This week I’ve been busy in two distinct areas of “scholarly activism”. At first sight they might seem very disparate, but I think they are part of the same overall project.
On Monday, the Steady State Manchester collective, of which I’m part, published The Viable Economy, a pamphlet that provides an outline of an alternative economic, political and cultural model that integrates economic, social and ecological well-being. It draws on ecological economics – especially the idea of limits to growth, but also on the ethics of social justice and the critique of capitalism as a system whose goal is the accumulation of surplus in private hands. The influence of alternative and post-development thinkers such as André Gorz, Manfred Max-Neef, Maria Mies, Arturo Escobar, Serge Latouche, Vandana Shiva, Franz Hinkelammert, Samir Amin, Enrique Dussel, Eduardo Gudynas, and many others is also there.
It is that tradition that provides a link with the other big event, the 25th anniversary of the murder, by US trained Salvadorian army unit of the founder of Liberation Psychology, Ignacio Martín-Baró (along with colleagues at the University of Central America, and two witnesses, their housekeeper and her daughter). Through the English Language Liberation Psychology Network, I have commemorated this by inviting, and publishing a set of contributions to reflect on Martín-Baró’s work and legacy and its relevance for our own times.
Martín-Baró can be seen as part of the de-colonial movement in Latin America, something that unites not just the engaged intellectuals of fields like popular pedagogy, liberation theology, liberation philosophy, social ecology, anti-dependency economics, and militant sociology, but also the social movements like the Zapatistas of Chiapas in Mexico, the Brazilian landless workers movement (MST), those opposing the devastation caused by extractive industries throughout the continent, and some elements in the coalitions behind the more left wing governments of the region, governments that are nevertheless sites of struggle between orthodox social democratic, mitigated, trickle-down capitalism, and more radical ideas that question the received models of development and well-being (ooh that was a long sentence, sorry!). An example of the latter is the extensive work on vivir bien / buen vivir.
There are several connections with Steady State Manchester’s work on alternative models of development for our own region in this rich core capitalist country:
The unbalanced nature of our own economy, with its dependence on global supply chains, its industrial past and de-industrial present, and the isolation of its urban sprawl from its rural hinterland, has its roots in the dispossession of our own peasantry, and the colonisation of what is now the Majority World. At the same time our society has been colonised, dominated by an economic rationality from which we need to escape. It is no surprise that before the term “neo-liberalism” came into widespread use, and while in the UK we spoke of the New Right, in Australia the term most used was “economic rationalism” which echoes the thinking of André Gorz who first used the term “decroissance” (degrowth).
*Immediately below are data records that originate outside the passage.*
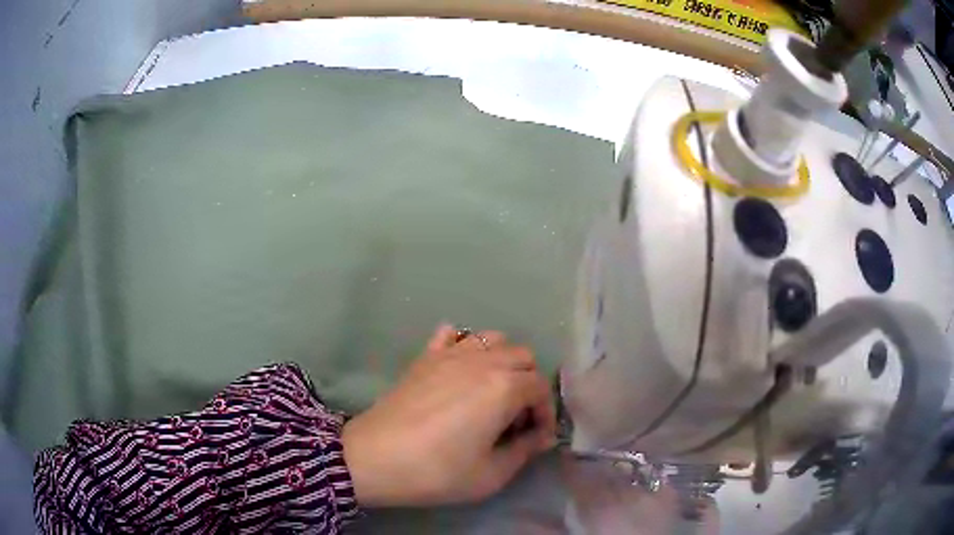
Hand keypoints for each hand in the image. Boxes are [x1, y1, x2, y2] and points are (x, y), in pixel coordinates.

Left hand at [341, 324, 556, 506]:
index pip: (541, 388)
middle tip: (515, 418)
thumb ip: (524, 450)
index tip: (535, 438)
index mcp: (504, 387)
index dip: (545, 414)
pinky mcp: (425, 357)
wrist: (374, 459)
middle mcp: (482, 361)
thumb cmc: (437, 471)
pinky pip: (453, 335)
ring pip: (493, 339)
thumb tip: (540, 436)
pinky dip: (464, 345)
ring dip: (503, 362)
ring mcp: (450, 354)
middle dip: (529, 385)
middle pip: (523, 357)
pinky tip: (460, 370)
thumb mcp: (491, 474)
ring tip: (493, 393)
For a Gramscian like me, committed to an alternative (to) development, there is a challenge. We need to build alliances with others who oppose the hegemonic project of neoliberalism, and the longer term domination of capitalism itself. But that means allying with those who have quite conventional, indeed uncritical, understandings of development, growth, prosperity. This can be seen in the alliance of post-Keynesians with ecological activists, both in the New Economics movement and in continental movements like Syriza and Podemos/Los Indignados. We need to understand and use the insights from Keynesian thought, but not surrender to the idea that all we need to do for salvation is reflate demand to restore GDP growth. And that goes for the green variant of (post?-)Keynesianism, the restart of the economy by investing in climate-friendly schemes like retrofitting housing with insulation, and renewable energy. If those things only lead to a resurgence of the treadmill of material consumption, all it will do is contribute further to alienation, status insecurity, inequality, and to human and natural exploitation on a global scale.
We don’t know what Martín-Baró would have said about this, but from the frugal lifestyle of the UCA jesuits (and I’m no Christian), his prioritisation of sharing through culture, and his selfless prioritisation of the dispossessed, I think I know where he would be standing now.